Died: October 26, 1928, Asheville, North Carolina.
Buried: Montrose Bible Camp (which he founded), Montrose, Pennsylvania.
Reuben was the son of Reuben Slayton Torrey and Elizabeth A. Swift, and husband of Clara Smith (married 1879).
He graduated from Yale University in 1875 and Yale Divinity School in 1878. After graduation, he became a Congregational minister in Garrettsville, Ohio, in 1878.
Torrey also studied theology at Leipzig University and Erlangen University (1882–83).
In 1889, he joined Dwight L. Moody in his evangelistic work in Chicago, Illinois, and became superintendent of the Bible Institute of the Chicago Evangelization Society (now Moody Bible Institute). In 1894, he became pastor of the Chicago Avenue Church (now the Moody Church).
In 1898, Torrey was a chaplain with the YMCA at Camp Chicamauga during the Spanish-American War. In World War I, he performed similar service at Camp Bowie (a prisoner of war camp in Texas) and Camp Kearny.
In 1902–03, Torrey preached in nearly every part of the English-speaking world, and with song leader Charles Alexander, conducted revival services in Great Britain, 1903–05.
During this period, he also visited China, Japan, Australia, and India. Torrey conducted a similar campaign in American and Canadian cities, 1906–07. Throughout these campaigns, Torrey used a meeting style that he borrowed from Moody’s campaigns of the 1870s.
In 1907, he accepted an honorary doctorate from Wheaton College, Illinois.

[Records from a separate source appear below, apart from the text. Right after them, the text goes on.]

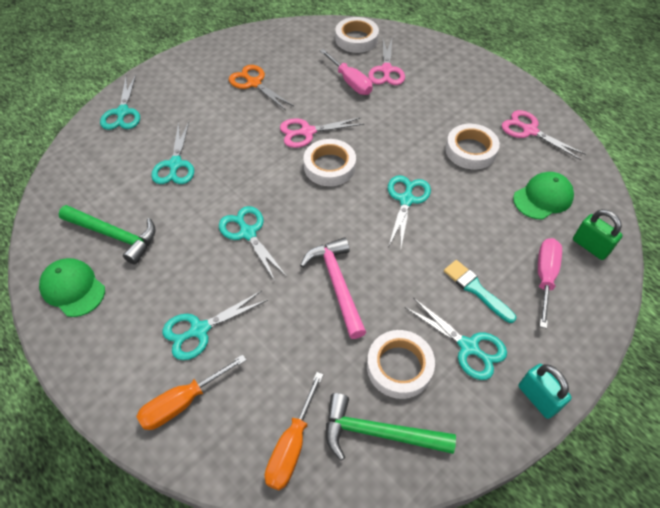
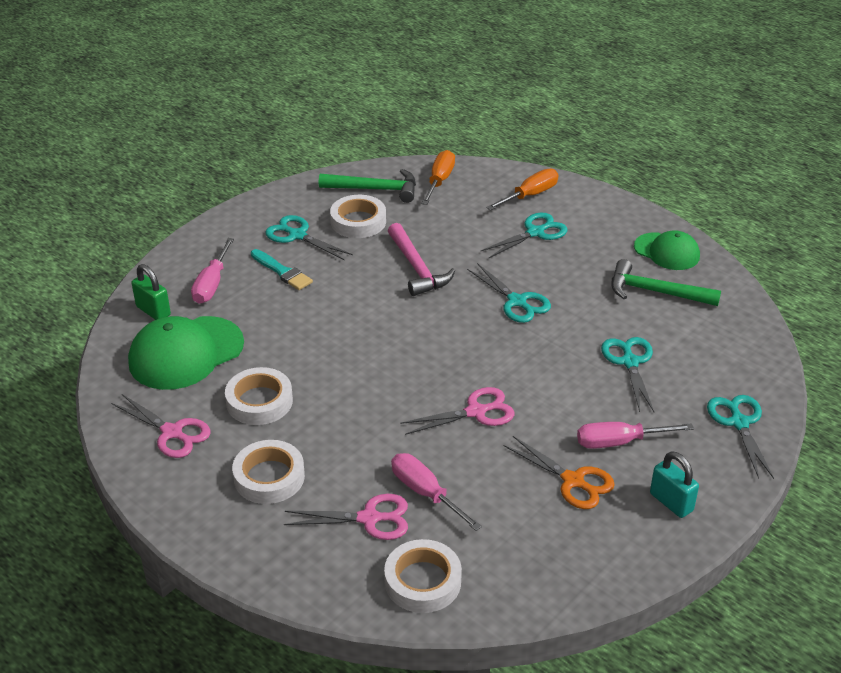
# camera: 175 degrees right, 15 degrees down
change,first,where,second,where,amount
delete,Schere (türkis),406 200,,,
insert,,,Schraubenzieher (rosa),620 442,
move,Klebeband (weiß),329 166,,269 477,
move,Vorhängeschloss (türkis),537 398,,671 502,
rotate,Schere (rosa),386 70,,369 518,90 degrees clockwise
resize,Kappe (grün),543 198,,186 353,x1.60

In 1912, Torrey was persuaded to build another institution like Moody Bible Institute, and from 1912–24, served as Dean of the Bible Institute of Los Angeles (now Biola University) and contributed to the Biola publication, The King’s Business.
Beginning in 1915, Torrey served as the first pastor of the Church of the Open Door, Los Angeles. Torrey was one of the three editors of The Fundamentals, a 12-volume series that gave its name to what came to be called fundamentalism.
Torrey held his last evangelistic meeting in Florida in 1927, additional meetings being canceled because of his failing health.
Torrey-Gray Auditorium, the main auditorium at Moody Bible Institute, was named for Torrey and his successor, James M. Gray. At Biola, the Torrey Honors Institute honors him, as does the university’s annual Bible conference.